What used to be clear is no longer so. Chapter 934 of the Florida statutes prohibits “any person” from recording oral communications without consent and disclosing such recordings. Simply put, you could not record a conversation with someone if they didn’t okay it first. That was, until recently. On June 7, 2013, the Second District Court of Appeals ruled in McDade v. State that such may not always be the case. The court held, based upon the 1985 Florida Supreme Court opinion in State v. Inciarrano, that a citizen does not have an expectation of privacy in what they say if the content of the statement is something that society is not willing to protect.
Mr. McDade was recorded by his step-daughter in the bedroom of his home without his knowledge. The court wrote that “though he did not use sexually explicit language, he appeared to be asking her to have sex with him.” The Second District found that society would not accept that there was a privacy interest in the comments made by Mr. McDade and therefore, no law was broken. Whether you have a right to privacy depends on “what” you say.
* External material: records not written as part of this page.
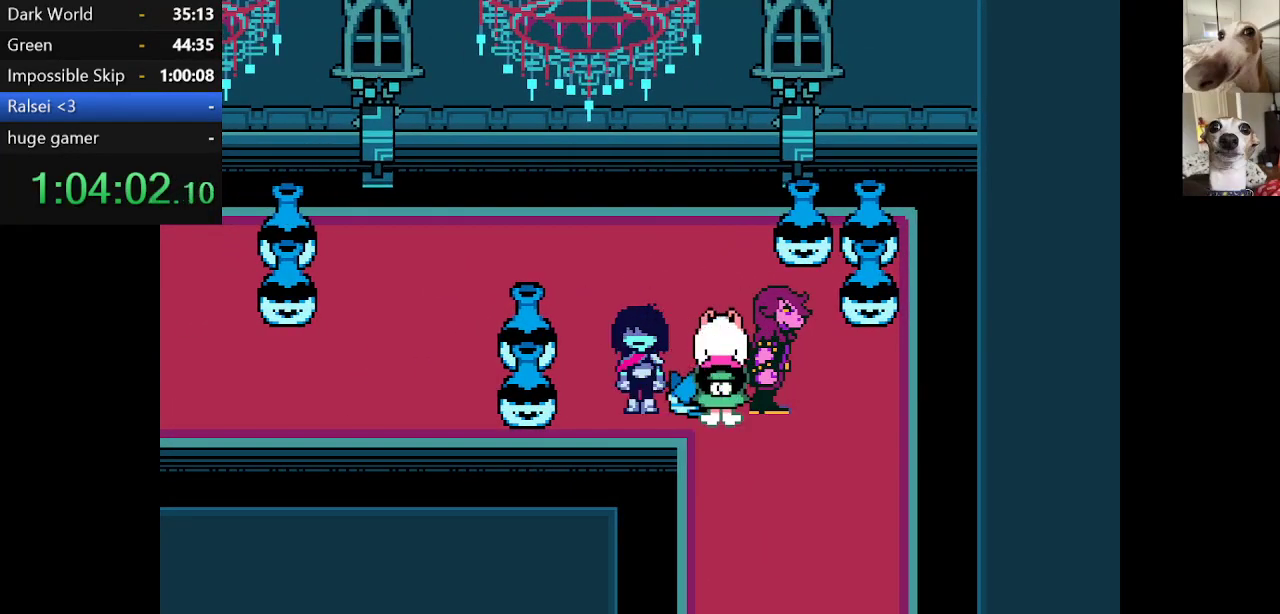
{"keys": ["c", "left", "x"], "events": [[267, "left", "down"]]}
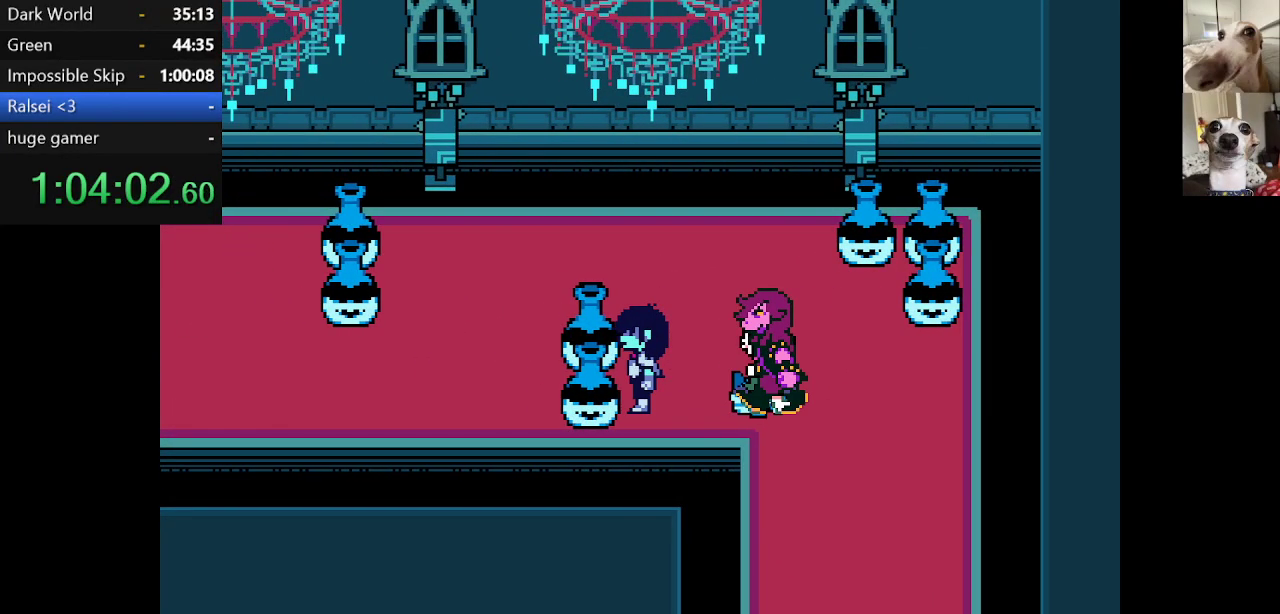
{"keys": ["c", "left", "x"], "events": []}
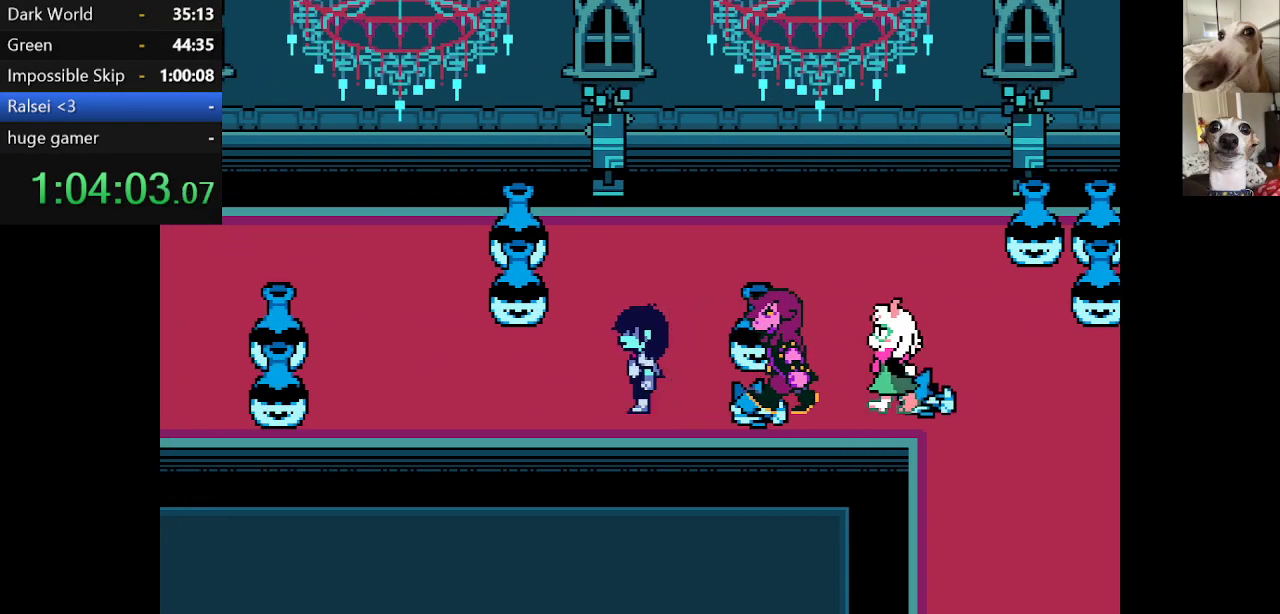
{"keys": ["c", "left", "x"], "events": []}
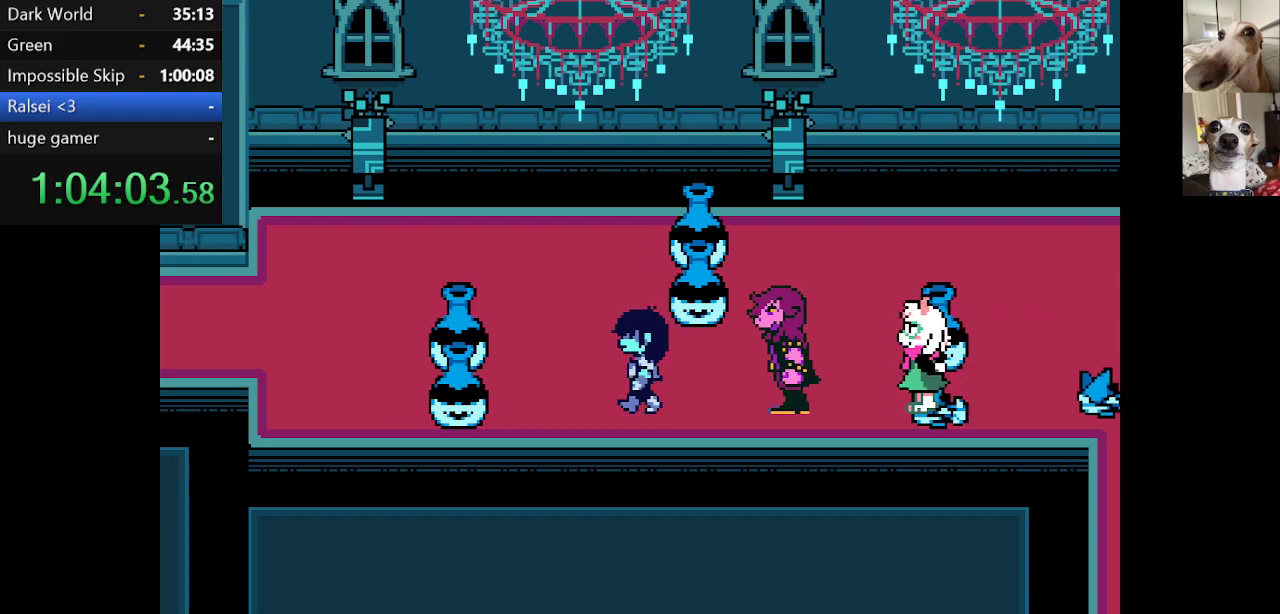
{"keys": ["c", "left", "x"], "events": [[234, "up", "down"], [317, "up", "up"]]}
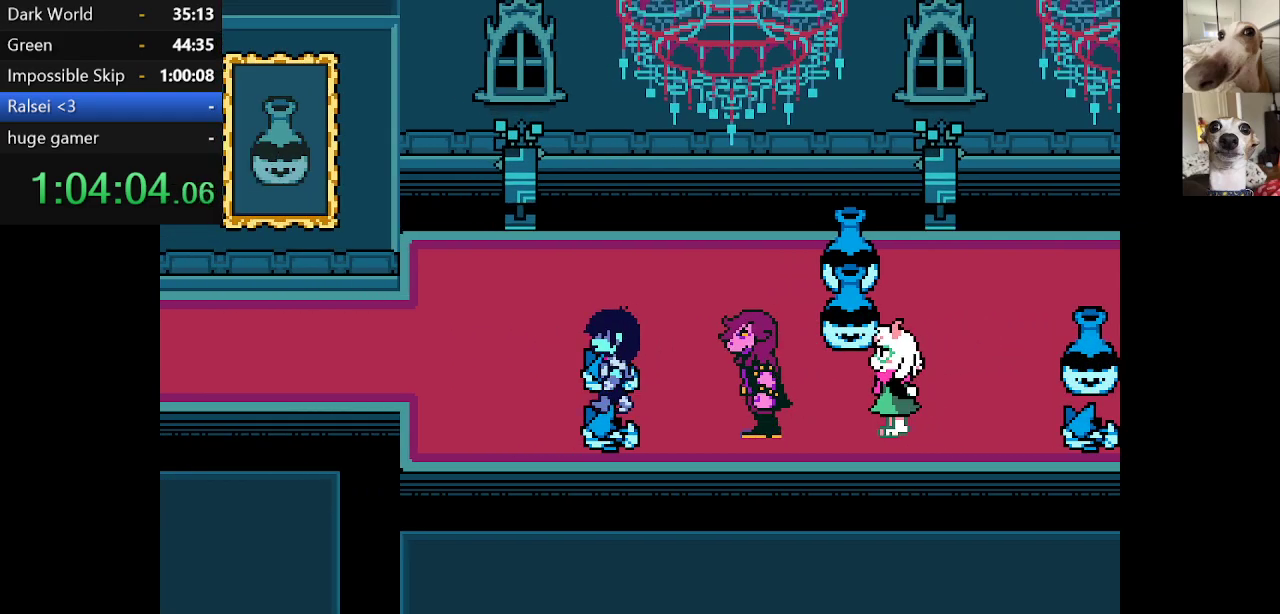
{"keys": ["c", "left", "x"], "events": [[50, "up", "down"], [200, "up", "up"]]}
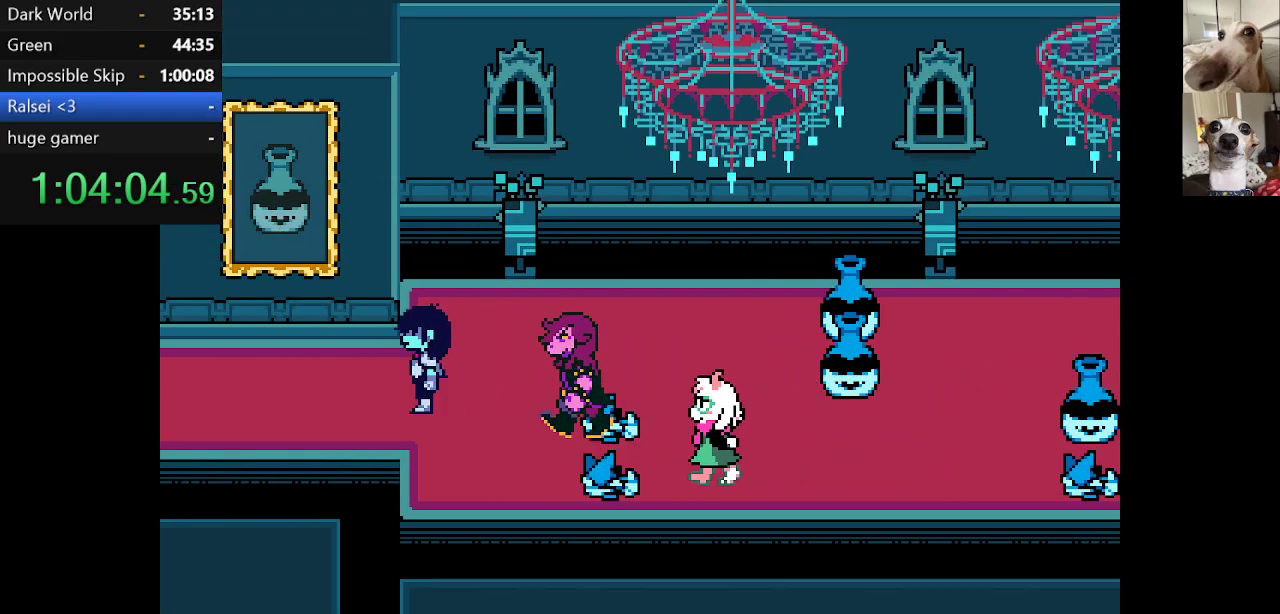
{"keys": ["c", "left", "x"], "events": []}
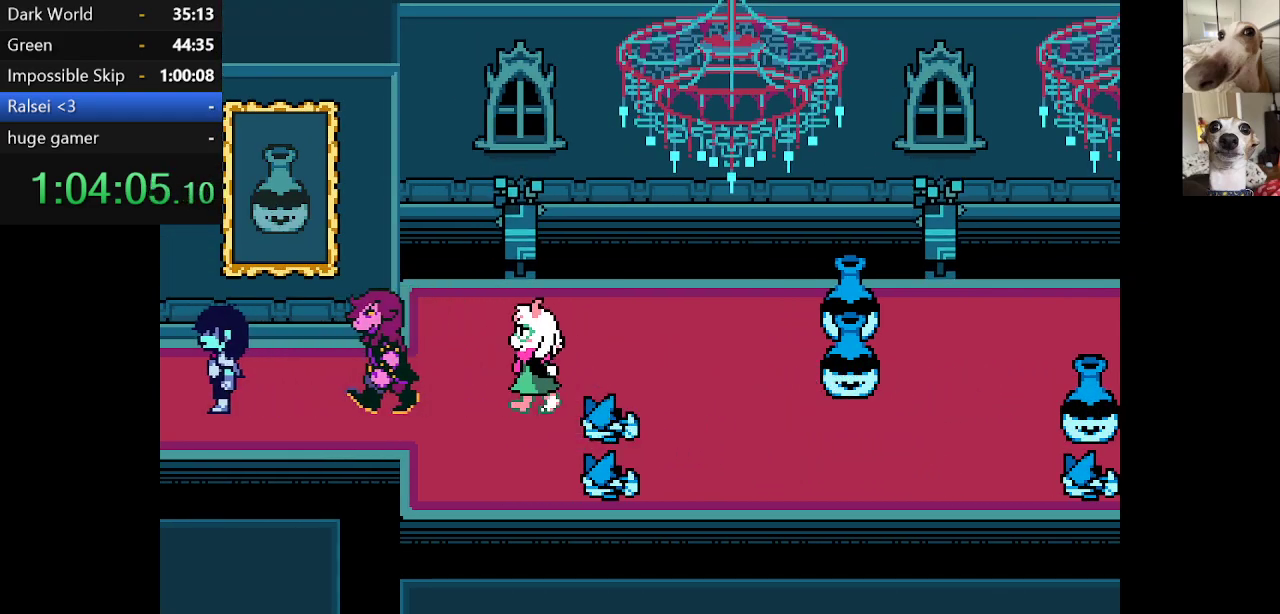
{"keys": ["c", "right", "x"], "events": [[150, "right", "down"], [184, "left", "up"]]}
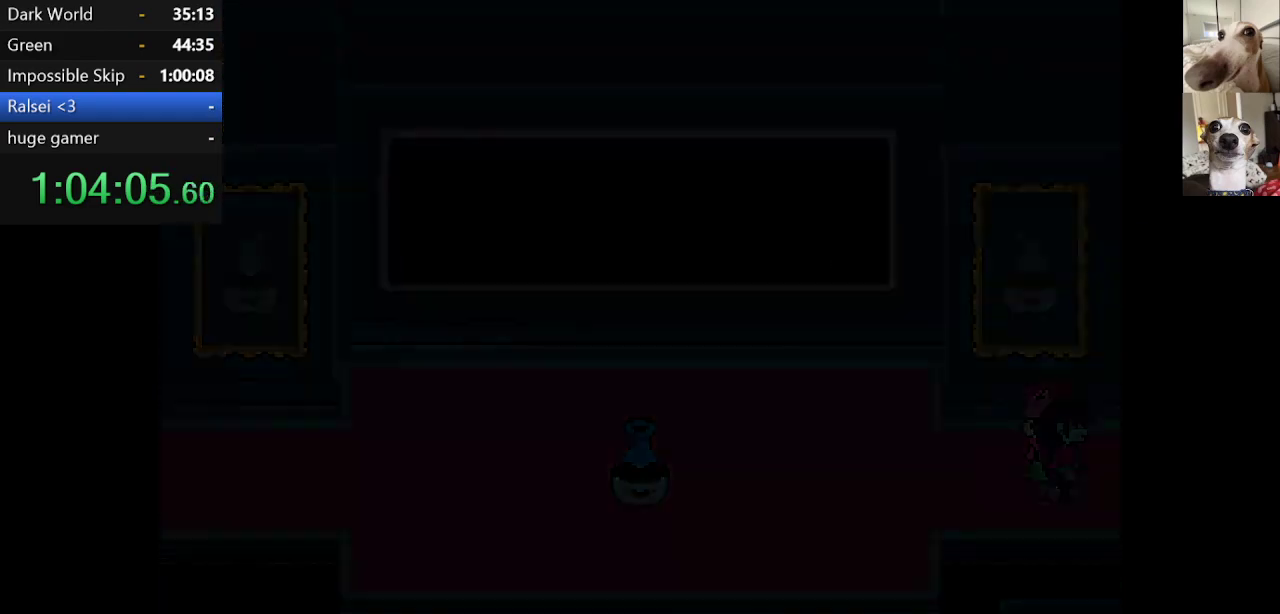
{"keys": ["c", "right", "x"], "events": []}
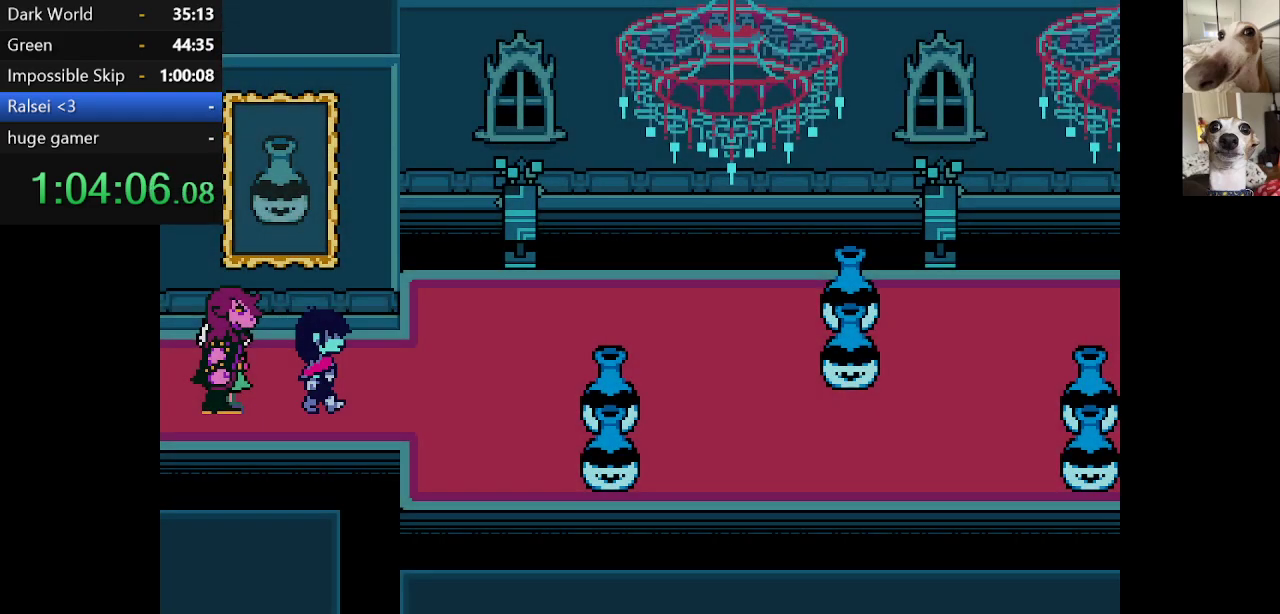
{"keys": ["c", "right", "x"], "events": []}
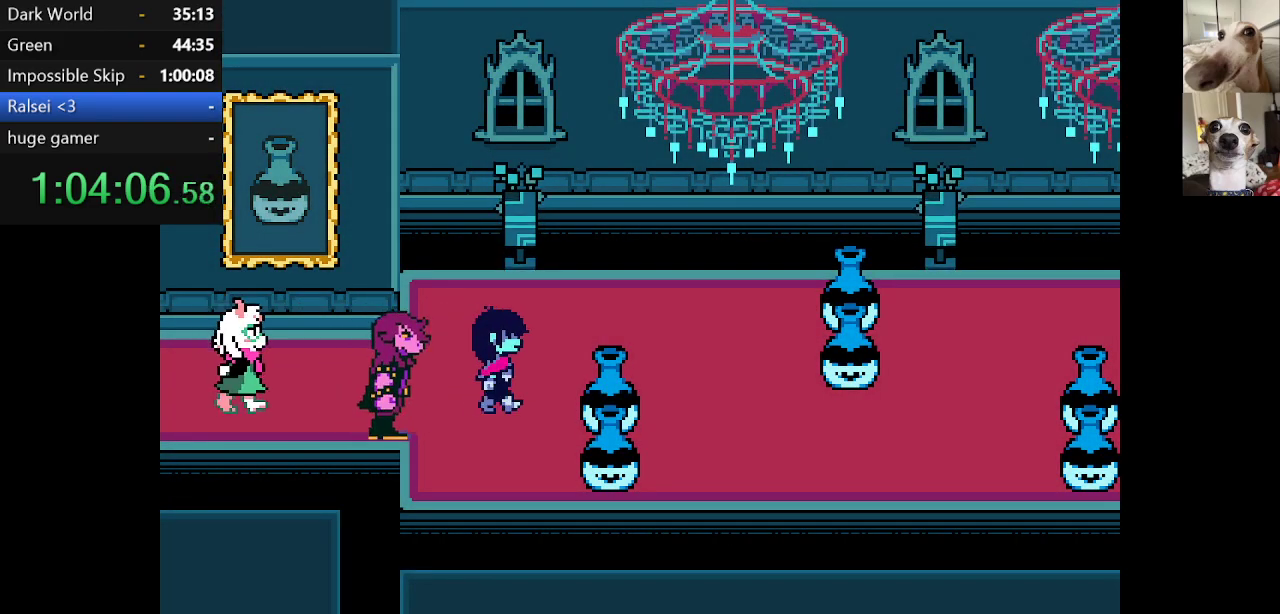
{"keys": ["c", "right", "x"], "events": []}
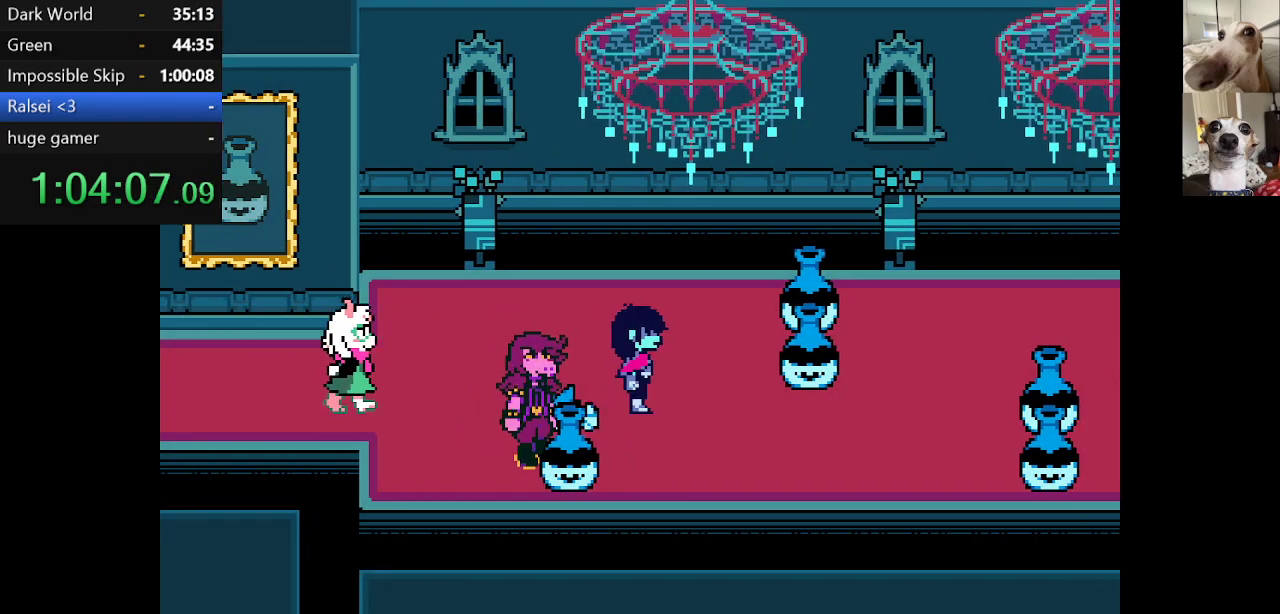
{"keys": ["c", "right", "x"], "events": []}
So what does this mean? The ruling of the Second District now requires that individual judges across the state determine what society thinks is acceptable. Courts will decide on a case-by-case basis if the “content” of a statement is against societal standards. If it is, no law is broken and the recording can be used against someone in court. If it is not, then the person recording has committed a felony and the statement can’t come into court. This will be a difficult rule for courts to apply consistently across the state. What is acceptable by society in Miami may not be acceptable in Pensacola.